Fruitcompagnie present bij Pop-Up Kunst en Muziek 2018
Fruitcompagnie met Felix Hogeboom (voordracht/zang), Jelle Bouwhuis (gitaar/synths.) en Thijs Fatels (kleine percussie met effecten) speelt een korte set met poëtische teksten die zowel worden gezongen als voorgedragen. Het eerste nummer ‘Als de zon hoog aan de hemel staat’ valt onder de categorie light verse en is geschreven door compagnon Sjoerd van Berkel, medeoprichter van de Fruitcompagnie in 1993, en momenteel wat minder actief. De gitaar met pedaaleffect overtuigt door de inventieve benadering van het spel.
Bij de absurde, bevreemdende tekst getiteld Fruitstock krijgt de gitarist de ruimte voor een improviserende solo-aanpak, terwijl het ritmepatroon van de sequencer doorloopt. De act krijgt zijn zeggingskracht door de consequente tekstbenadering van de performer. De Fruitcompagnie is met zijn eigenzinnige aanpak moeilijk te plaatsen in een genre, wellicht past de typering kleinkunst nog het best.

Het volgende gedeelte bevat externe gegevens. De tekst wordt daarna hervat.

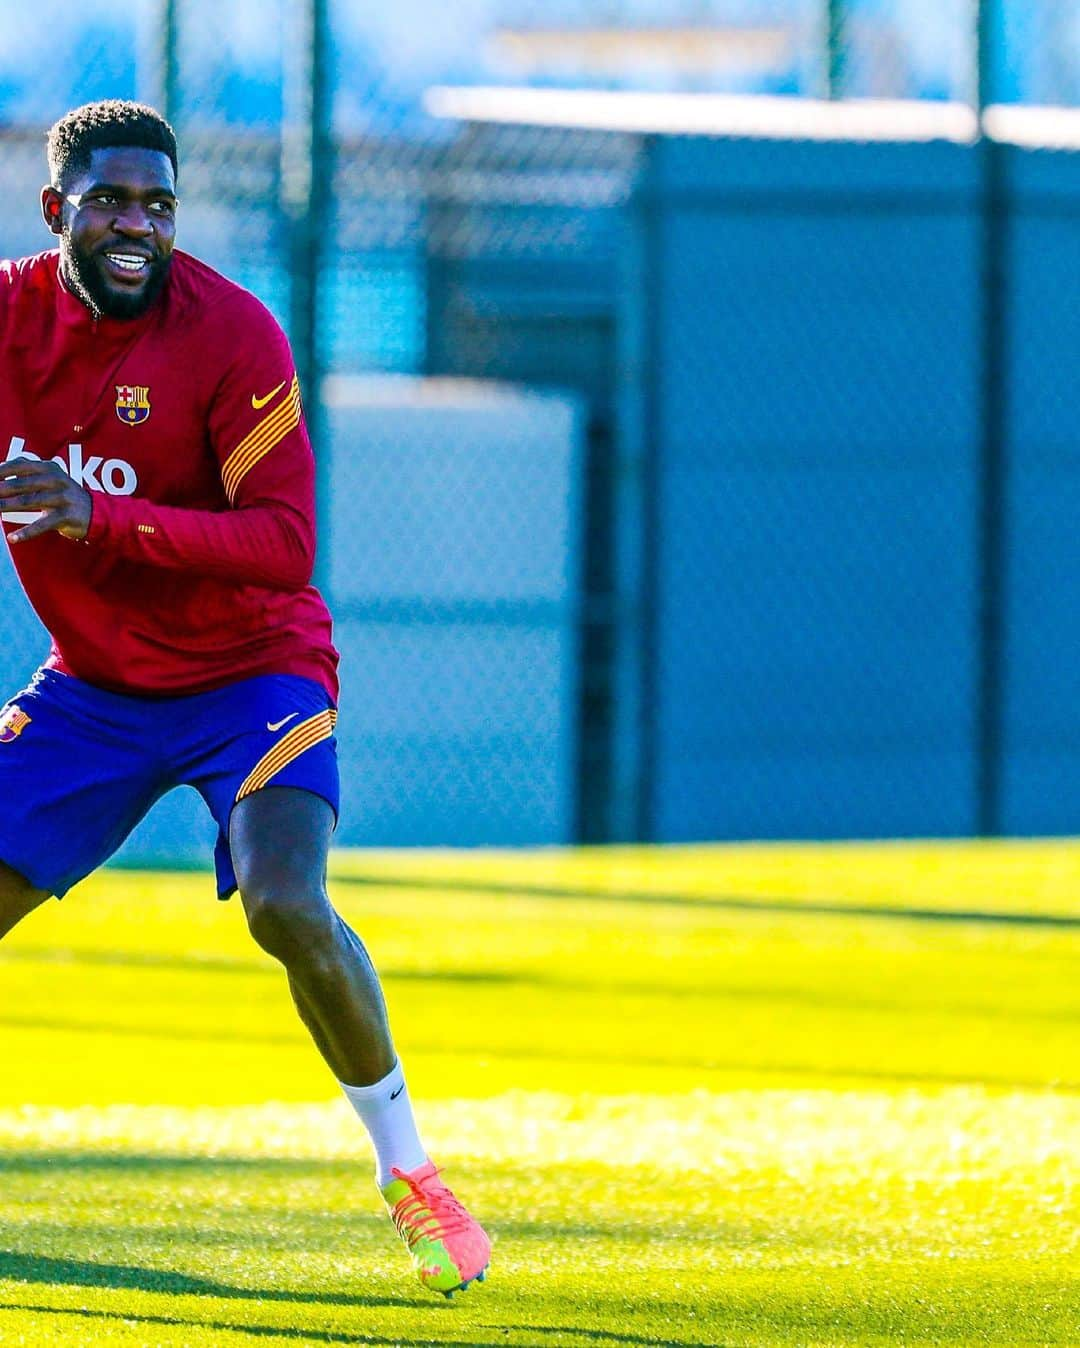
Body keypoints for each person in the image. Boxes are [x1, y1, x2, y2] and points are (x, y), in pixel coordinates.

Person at [0, 99, 490, 1299]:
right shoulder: (9, 314)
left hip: (250, 674)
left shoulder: (233, 335)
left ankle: (413, 1177)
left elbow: (284, 542)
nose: (136, 225)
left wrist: (92, 511)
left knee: (284, 902)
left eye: (158, 205)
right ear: (59, 210)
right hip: (98, 686)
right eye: (110, 201)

‘Ik voel me zo goed’ is een wat naïef nummer waarbij de theatrale overdrijving, naar idee van theaterregisseur Johnstone, essentieel is. De gitarist speelt een relatief eenvoudig blues- en rockthema met enige funky licks. Bij het volgende nummer ‘Als je me roept’ ook weer die eenvoud van tekst, echter met onverwacht wisselende zinslengte en beschouwelijke passages. De tekst plooit zich binnen de vorm van de muziek en de performer voelt zich als een vis in het water. De gitarist speelt korte staccato licks in stuwend, funky ritme met wat magere toon, ritme is hier leidend. Instemmend applaus van het publiek volgt.
De romantische naïeviteit van de tekst ‘Rozemarie’ komt authentiek over, de gitaarbegeleiding beweegt gevoelvol mee met de dichterlijke presentatie van de tekst. Dit kwaliteitsaspect wordt zeker herkend, er volgt bevestigend applaus. Behoud van lichtvoetigheid, daar draait het om. Mogelijk gaat iets van de nuance van de act verloren vanwege de flinke versterking van de stem via de zaal-PA.

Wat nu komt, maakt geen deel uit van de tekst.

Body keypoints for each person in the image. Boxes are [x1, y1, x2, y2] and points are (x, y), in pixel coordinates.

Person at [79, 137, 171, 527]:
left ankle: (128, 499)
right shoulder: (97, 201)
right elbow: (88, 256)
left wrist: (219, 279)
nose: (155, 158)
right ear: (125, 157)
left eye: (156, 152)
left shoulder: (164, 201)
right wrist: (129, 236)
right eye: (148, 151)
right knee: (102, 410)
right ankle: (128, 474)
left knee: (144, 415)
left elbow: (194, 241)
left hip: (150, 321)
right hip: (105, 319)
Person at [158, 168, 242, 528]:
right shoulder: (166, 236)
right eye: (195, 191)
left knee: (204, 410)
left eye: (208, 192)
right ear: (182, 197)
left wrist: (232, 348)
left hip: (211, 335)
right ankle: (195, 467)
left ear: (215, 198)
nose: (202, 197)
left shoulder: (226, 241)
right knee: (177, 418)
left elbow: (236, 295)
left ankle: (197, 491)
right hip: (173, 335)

‘We gaan nu naar Ruigoord, we gingen eerst naar Amsterdam, nu gaan we naar Ruigoord’. Geruis van de Korg-synthesizer. Iets te snelle tekstvoordracht, het gitaarspel ijlt wat na. Er volgt uitleg over de inhoud van de tekst, om vooral duidelijk met het publiek te communiceren: ‘De tekst werd geschreven naar aanleiding van de protesten tegen de aanleg van de Afrikahaven aan het Noordzeekanaal bij Amsterdam, waardoor een deel van het grondgebied van de kunstenaarsenclave Ruigoord verloren zou gaan’.

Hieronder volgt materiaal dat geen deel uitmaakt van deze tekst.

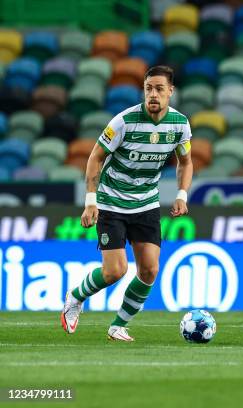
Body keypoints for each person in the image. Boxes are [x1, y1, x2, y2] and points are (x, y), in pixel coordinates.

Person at [60, 65, 193, 341]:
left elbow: (186, 161)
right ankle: (74, 297)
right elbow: (95, 157)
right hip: (112, 201)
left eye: (158, 88)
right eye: (148, 88)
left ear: (171, 91)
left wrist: (182, 193)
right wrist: (90, 201)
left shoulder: (179, 124)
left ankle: (118, 325)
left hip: (146, 204)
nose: (153, 94)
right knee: (115, 271)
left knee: (150, 269)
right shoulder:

Ook het volgende nummer ‘Leren Liefde’ krijgt toelichting, de tekst werd geschreven tijdens een literaire avond in 1995 bij café Miller in Amsterdam. De poëzie staat nog steeds als een huis overeind. Het lied heeft kwaliteit en gitaar en stem komen goed tot expressie. Met luide stem klinkt tot slot het nummer ‘Passanten’. De performer is hier wellicht wat gespannen, terwijl dat niet nodig is. Als de muziek meer de ruimte zou krijgen komt alles goed. ‘Wij zijn passanten in het theater van de nacht. Dankuwel.’